Brief
Make an exact copy of the lines from the one containing "width: 123px ->" through the end of the material, including both ends but no pictures.

Recorded data

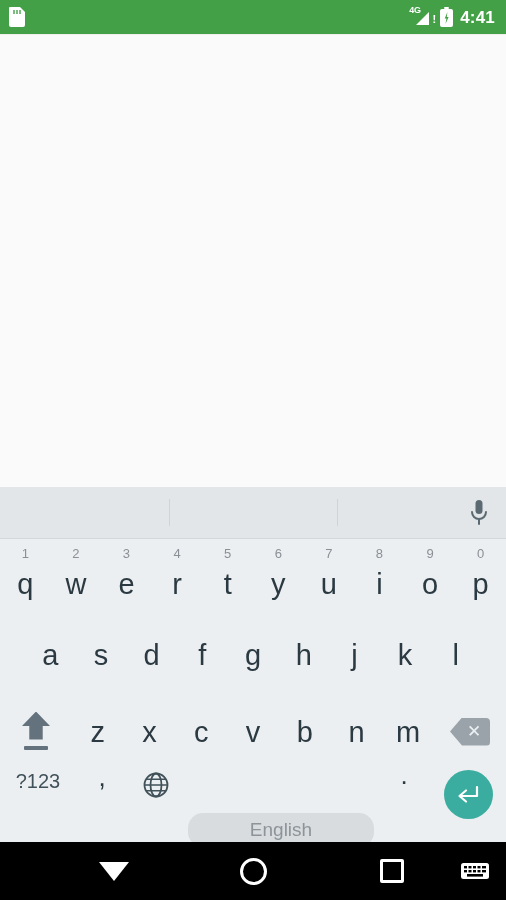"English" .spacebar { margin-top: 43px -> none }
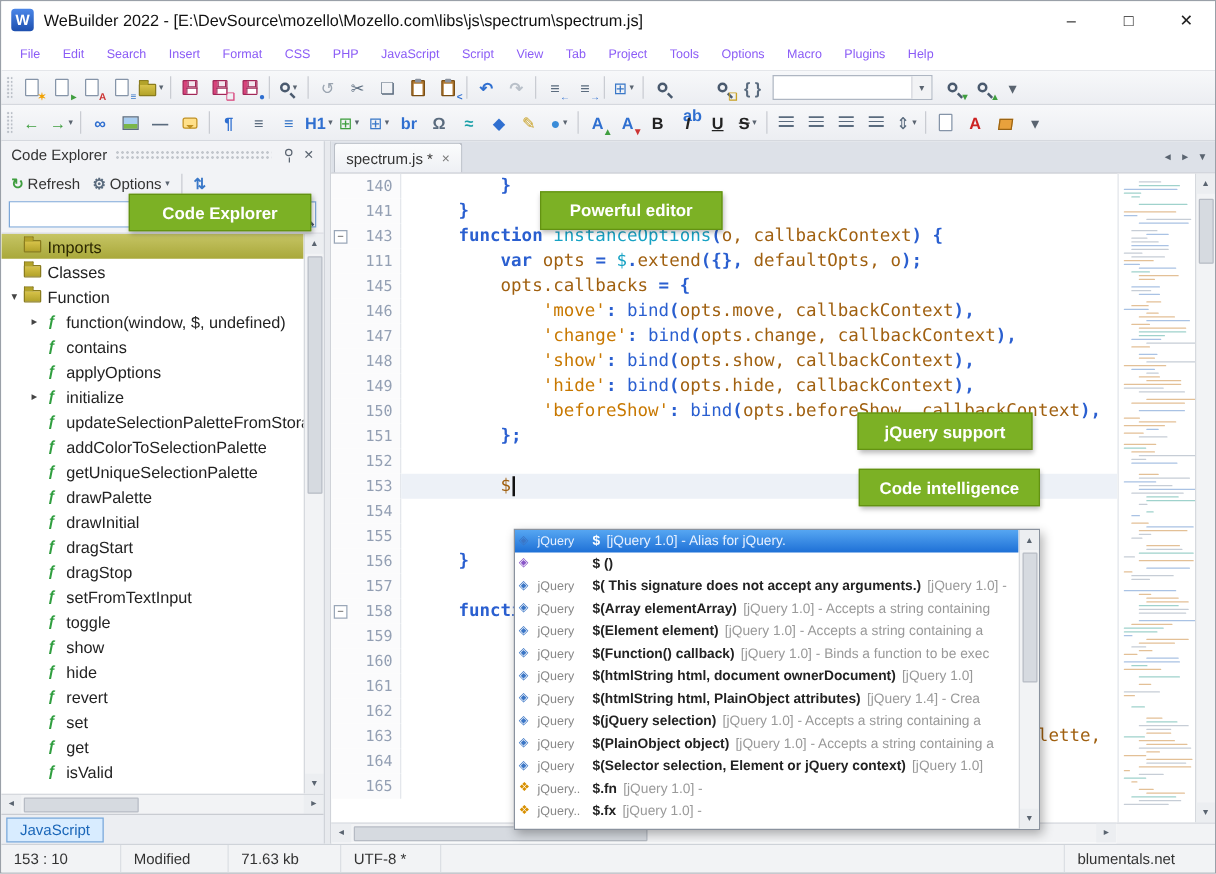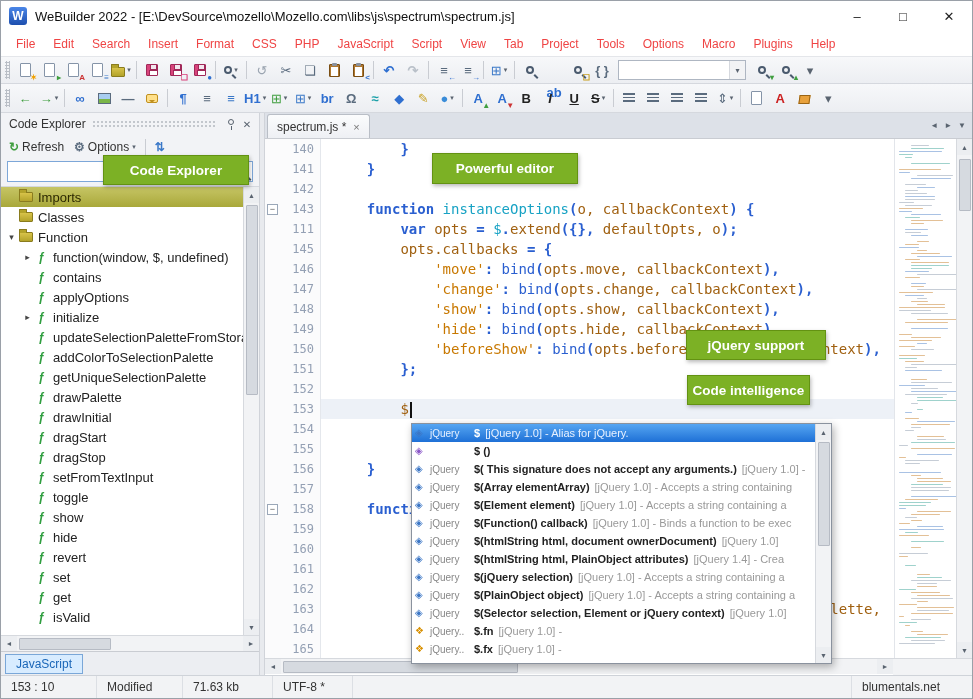"File" .menu-item { color: #ef4444 -> #8b5cf6; font-size: 12px -> 10px }
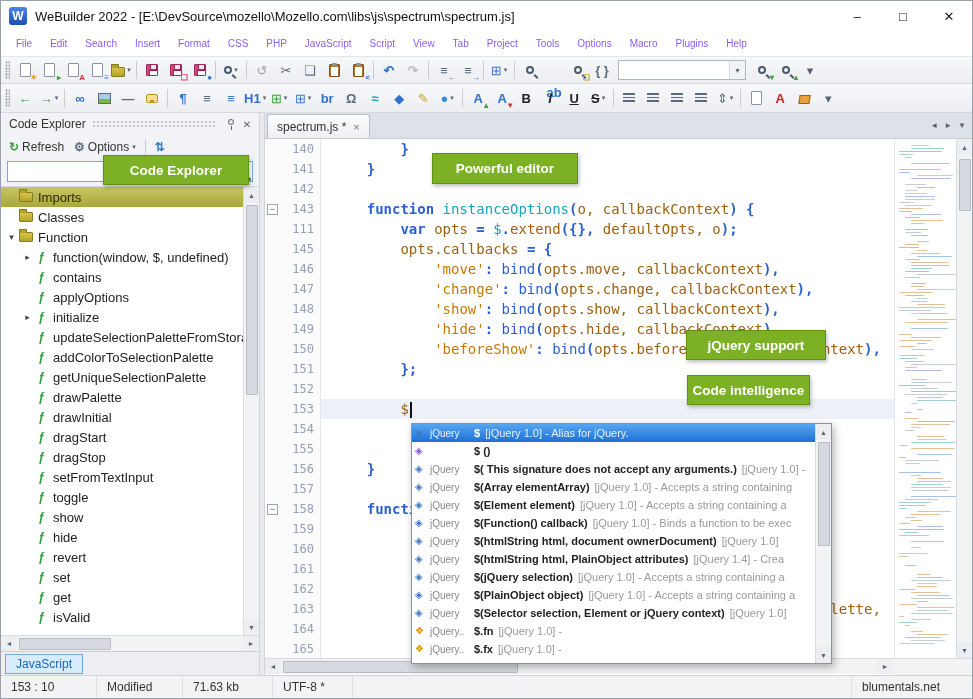"142" div.cl { html: <div> <div> <span></span> <span>142</span> </div> <div></div> </div> -> none }
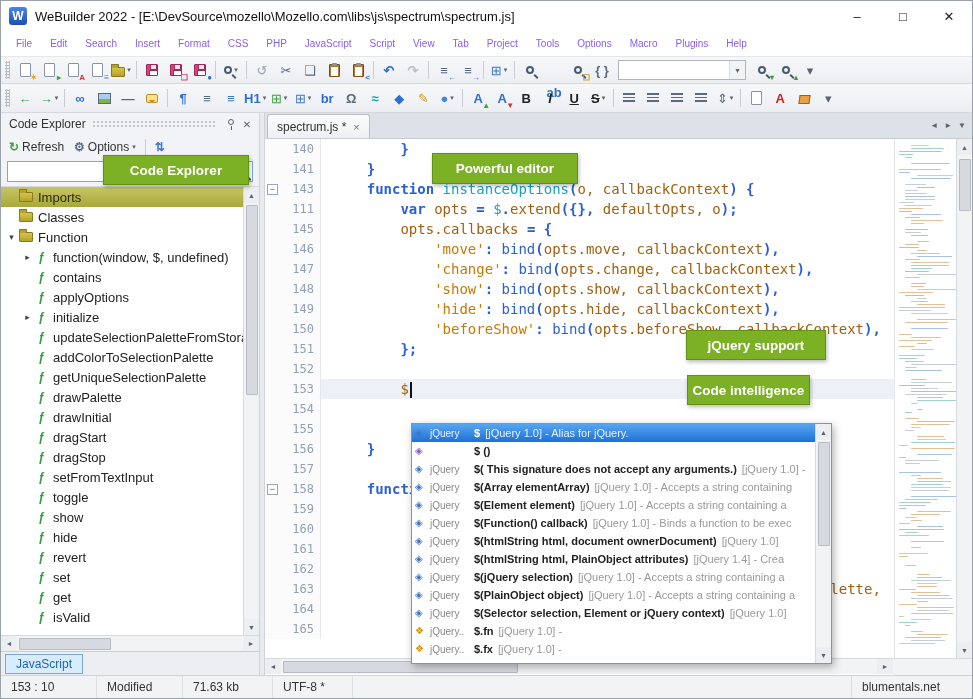"Code intelligence" div.badge { width: 123px -> 145px }
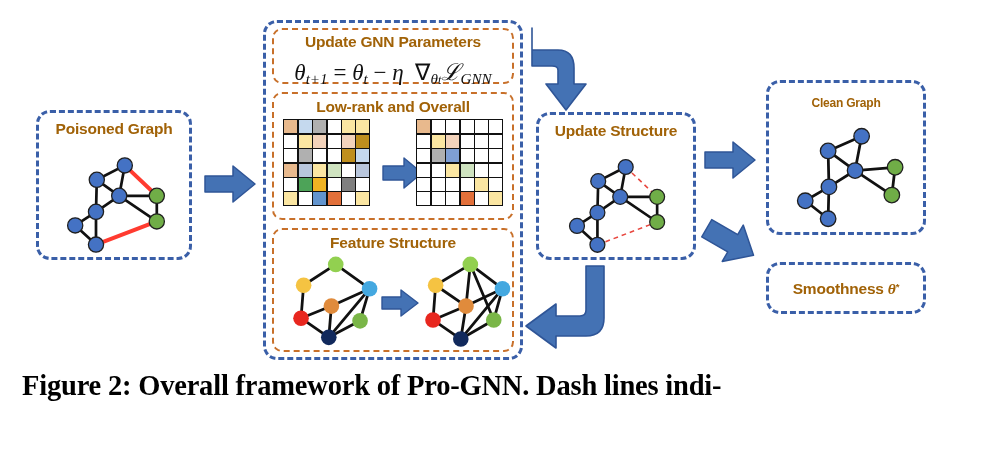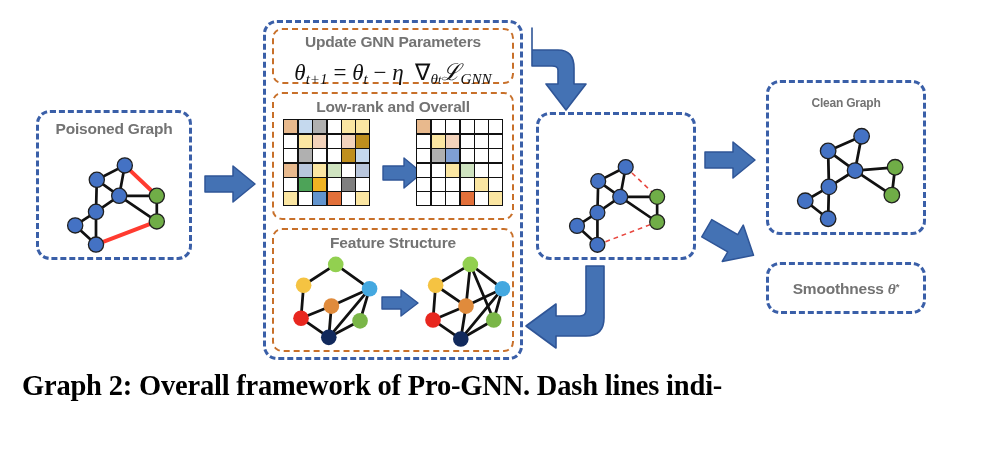"Update GNN Parameters" .lbl { color: #737373 -> #a16207 }
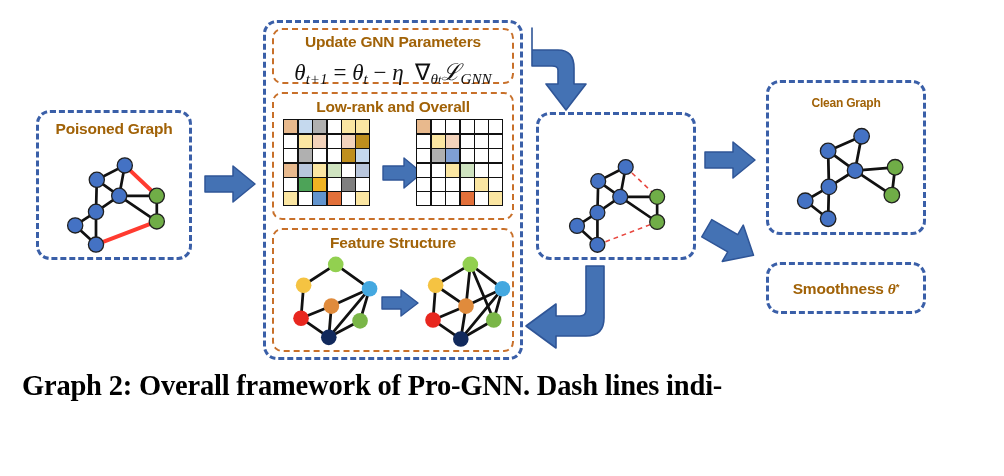"Update Structure" div.lbl { html: none -> <div>Update Structure</div> }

Written reply
"Code intelligence" div.badge { width: 123px -> 145px }
"Update GNN Parameters" .lbl { color: #737373 -> #a16207 }
"Update Structure" div.lbl { html: none -> <div>Update Structure</div> }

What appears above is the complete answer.